YOUR ASSIGNMENT
Could you reproduce, exactly and alone, the lines running from the one with "X122455000Y14015000D03*" to the end of the data below?

=== Begin Enclosure ===

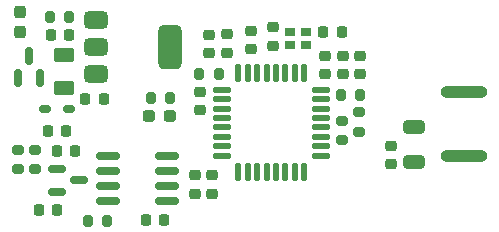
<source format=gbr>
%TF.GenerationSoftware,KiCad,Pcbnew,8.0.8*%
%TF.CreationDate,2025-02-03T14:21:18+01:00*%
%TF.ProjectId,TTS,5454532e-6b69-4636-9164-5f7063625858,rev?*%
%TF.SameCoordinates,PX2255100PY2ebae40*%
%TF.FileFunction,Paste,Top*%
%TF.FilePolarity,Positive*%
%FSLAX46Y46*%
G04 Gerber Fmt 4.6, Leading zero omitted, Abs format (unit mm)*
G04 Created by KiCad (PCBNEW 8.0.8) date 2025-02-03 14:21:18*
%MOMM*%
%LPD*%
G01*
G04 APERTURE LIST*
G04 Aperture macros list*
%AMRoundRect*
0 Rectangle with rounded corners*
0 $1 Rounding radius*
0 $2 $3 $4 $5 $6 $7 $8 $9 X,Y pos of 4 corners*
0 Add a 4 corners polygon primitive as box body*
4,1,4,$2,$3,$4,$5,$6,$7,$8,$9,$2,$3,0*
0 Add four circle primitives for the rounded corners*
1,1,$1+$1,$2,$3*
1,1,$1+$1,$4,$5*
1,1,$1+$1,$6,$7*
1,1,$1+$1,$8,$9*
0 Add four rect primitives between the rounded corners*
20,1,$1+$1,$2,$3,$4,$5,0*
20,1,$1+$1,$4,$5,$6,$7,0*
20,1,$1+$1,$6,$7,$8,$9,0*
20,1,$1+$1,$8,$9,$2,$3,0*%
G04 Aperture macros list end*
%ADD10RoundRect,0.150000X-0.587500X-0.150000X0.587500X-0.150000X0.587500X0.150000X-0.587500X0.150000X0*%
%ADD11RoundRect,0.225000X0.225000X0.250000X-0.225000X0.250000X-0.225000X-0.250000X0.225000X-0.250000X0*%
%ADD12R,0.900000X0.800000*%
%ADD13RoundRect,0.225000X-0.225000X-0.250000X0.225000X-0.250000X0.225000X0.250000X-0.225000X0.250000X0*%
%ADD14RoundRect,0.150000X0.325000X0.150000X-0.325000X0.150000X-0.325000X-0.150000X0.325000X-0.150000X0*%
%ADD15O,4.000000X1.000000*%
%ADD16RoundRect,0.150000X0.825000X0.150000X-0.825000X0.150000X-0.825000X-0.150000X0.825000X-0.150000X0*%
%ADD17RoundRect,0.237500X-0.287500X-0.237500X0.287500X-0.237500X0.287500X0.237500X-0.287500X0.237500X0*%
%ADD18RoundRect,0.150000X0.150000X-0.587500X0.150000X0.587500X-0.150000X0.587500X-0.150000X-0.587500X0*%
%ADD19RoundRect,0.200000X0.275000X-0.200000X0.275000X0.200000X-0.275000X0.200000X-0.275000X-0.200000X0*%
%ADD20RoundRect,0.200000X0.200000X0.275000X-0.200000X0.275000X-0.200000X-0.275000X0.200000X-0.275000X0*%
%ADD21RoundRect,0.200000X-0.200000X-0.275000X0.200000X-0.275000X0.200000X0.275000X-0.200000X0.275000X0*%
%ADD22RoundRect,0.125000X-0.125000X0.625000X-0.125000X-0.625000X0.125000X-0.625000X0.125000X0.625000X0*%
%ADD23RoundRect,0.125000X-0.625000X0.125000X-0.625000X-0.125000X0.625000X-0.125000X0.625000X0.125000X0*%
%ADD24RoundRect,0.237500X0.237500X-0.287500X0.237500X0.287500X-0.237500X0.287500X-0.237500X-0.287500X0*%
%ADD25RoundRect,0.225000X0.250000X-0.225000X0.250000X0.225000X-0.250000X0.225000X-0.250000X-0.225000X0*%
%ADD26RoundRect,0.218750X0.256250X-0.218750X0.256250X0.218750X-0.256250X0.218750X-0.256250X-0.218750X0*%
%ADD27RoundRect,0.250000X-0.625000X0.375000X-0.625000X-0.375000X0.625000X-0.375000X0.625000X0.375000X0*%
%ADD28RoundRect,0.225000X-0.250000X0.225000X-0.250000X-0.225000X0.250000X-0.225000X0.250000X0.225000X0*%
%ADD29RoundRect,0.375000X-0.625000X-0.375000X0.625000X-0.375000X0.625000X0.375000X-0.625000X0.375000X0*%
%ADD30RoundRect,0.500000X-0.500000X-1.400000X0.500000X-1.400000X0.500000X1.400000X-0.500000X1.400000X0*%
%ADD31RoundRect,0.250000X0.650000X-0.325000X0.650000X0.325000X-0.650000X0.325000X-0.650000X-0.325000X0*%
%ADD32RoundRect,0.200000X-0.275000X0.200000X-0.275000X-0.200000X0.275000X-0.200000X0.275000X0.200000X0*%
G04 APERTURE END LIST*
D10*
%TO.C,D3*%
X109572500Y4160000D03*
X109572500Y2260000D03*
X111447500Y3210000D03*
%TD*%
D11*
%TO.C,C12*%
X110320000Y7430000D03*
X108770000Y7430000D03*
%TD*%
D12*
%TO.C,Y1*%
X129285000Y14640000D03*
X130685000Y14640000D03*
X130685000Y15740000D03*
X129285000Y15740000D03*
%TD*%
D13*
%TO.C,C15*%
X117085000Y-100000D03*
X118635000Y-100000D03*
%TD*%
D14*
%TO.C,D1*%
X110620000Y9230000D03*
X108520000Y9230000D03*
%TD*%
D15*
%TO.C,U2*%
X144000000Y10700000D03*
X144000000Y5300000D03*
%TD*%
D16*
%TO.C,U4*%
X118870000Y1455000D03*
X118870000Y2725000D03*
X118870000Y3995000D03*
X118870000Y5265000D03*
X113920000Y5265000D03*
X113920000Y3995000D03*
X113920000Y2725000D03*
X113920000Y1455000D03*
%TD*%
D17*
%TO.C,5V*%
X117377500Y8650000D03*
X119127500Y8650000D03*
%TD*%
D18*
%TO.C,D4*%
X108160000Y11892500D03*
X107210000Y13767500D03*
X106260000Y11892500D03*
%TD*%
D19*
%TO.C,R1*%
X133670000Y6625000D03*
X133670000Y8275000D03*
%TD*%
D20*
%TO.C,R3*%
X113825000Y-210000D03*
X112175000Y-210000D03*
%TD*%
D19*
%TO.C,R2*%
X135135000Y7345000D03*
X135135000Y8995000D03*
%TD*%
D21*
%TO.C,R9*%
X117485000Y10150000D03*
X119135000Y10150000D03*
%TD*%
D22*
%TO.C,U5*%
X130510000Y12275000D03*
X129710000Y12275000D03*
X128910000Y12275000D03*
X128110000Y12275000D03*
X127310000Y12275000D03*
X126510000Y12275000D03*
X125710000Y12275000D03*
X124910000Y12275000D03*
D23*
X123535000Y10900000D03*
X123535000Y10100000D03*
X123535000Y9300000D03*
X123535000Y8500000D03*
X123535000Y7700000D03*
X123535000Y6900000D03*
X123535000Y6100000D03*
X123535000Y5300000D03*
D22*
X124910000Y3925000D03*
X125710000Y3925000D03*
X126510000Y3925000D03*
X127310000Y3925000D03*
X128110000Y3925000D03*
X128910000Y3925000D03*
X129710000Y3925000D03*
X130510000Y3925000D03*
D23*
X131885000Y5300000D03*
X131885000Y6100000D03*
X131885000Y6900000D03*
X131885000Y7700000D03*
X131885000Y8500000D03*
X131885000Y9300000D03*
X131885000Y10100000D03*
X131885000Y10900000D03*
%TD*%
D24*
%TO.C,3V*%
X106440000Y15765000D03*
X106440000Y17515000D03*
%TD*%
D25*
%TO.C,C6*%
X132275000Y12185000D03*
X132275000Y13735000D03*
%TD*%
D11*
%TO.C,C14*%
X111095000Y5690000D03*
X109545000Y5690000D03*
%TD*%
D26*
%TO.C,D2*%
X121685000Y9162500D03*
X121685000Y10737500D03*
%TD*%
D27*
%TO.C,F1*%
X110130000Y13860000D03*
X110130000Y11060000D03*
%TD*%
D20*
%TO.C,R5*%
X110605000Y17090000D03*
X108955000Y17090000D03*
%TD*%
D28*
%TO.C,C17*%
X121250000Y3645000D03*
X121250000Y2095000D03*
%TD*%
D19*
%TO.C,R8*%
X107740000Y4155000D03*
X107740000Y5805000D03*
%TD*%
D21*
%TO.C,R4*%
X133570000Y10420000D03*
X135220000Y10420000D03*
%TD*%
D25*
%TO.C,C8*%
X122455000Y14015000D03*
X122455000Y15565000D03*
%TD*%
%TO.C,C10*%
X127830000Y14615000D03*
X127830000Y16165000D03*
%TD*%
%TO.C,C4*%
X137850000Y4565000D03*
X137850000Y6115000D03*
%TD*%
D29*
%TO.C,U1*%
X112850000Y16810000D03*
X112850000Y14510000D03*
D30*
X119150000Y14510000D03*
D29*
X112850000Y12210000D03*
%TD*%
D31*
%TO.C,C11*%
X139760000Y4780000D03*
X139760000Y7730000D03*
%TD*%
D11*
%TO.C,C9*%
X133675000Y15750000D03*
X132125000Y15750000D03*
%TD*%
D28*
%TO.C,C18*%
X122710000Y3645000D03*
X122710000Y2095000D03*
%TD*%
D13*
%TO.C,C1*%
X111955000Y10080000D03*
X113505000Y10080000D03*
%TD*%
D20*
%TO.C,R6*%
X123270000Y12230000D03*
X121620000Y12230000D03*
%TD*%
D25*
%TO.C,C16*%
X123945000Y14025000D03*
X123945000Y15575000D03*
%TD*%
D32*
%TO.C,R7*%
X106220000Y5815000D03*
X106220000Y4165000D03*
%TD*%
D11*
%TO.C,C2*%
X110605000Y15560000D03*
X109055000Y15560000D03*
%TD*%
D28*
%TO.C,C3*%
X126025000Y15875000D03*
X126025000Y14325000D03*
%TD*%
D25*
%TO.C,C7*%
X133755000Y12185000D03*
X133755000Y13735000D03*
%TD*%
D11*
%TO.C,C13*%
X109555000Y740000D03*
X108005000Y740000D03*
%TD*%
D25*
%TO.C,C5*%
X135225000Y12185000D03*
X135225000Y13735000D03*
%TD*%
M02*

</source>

=== End Enclosure ===

TASK SOLUTION
X122455000Y14015000D03*
X122455000Y15565000D03*
%TD*%
%TO.C,C10*%
X127830000Y14615000D03*
X127830000Y16165000D03*
%TD*%
%TO.C,C4*%
X137850000Y4565000D03*
X137850000Y6115000D03*
%TD*%
D29*
%TO.C,U1*%
X112850000Y16810000D03*
X112850000Y14510000D03*
D30*
X119150000Y14510000D03*
D29*
X112850000Y12210000D03*
%TD*%
D31*
%TO.C,C11*%
X139760000Y4780000D03*
X139760000Y7730000D03*
%TD*%
D11*
%TO.C,C9*%
X133675000Y15750000D03*
X132125000Y15750000D03*
%TD*%
D28*
%TO.C,C18*%
X122710000Y3645000D03*
X122710000Y2095000D03*
%TD*%
D13*
%TO.C,C1*%
X111955000Y10080000D03*
X113505000Y10080000D03*
%TD*%
D20*
%TO.C,R6*%
X123270000Y12230000D03*
X121620000Y12230000D03*
%TD*%
D25*
%TO.C,C16*%
X123945000Y14025000D03*
X123945000Y15575000D03*
%TD*%
D32*
%TO.C,R7*%
X106220000Y5815000D03*
X106220000Y4165000D03*
%TD*%
D11*
%TO.C,C2*%
X110605000Y15560000D03*
X109055000Y15560000D03*
%TD*%
D28*
%TO.C,C3*%
X126025000Y15875000D03*
X126025000Y14325000D03*
%TD*%
D25*
%TO.C,C7*%
X133755000Y12185000D03*
X133755000Y13735000D03*
%TD*%
D11*
%TO.C,C13*%
X109555000Y740000D03*
X108005000Y740000D03*
%TD*%
D25*
%TO.C,C5*%
X135225000Y12185000D03*
X135225000Y13735000D03*
%TD*%
M02*

</source>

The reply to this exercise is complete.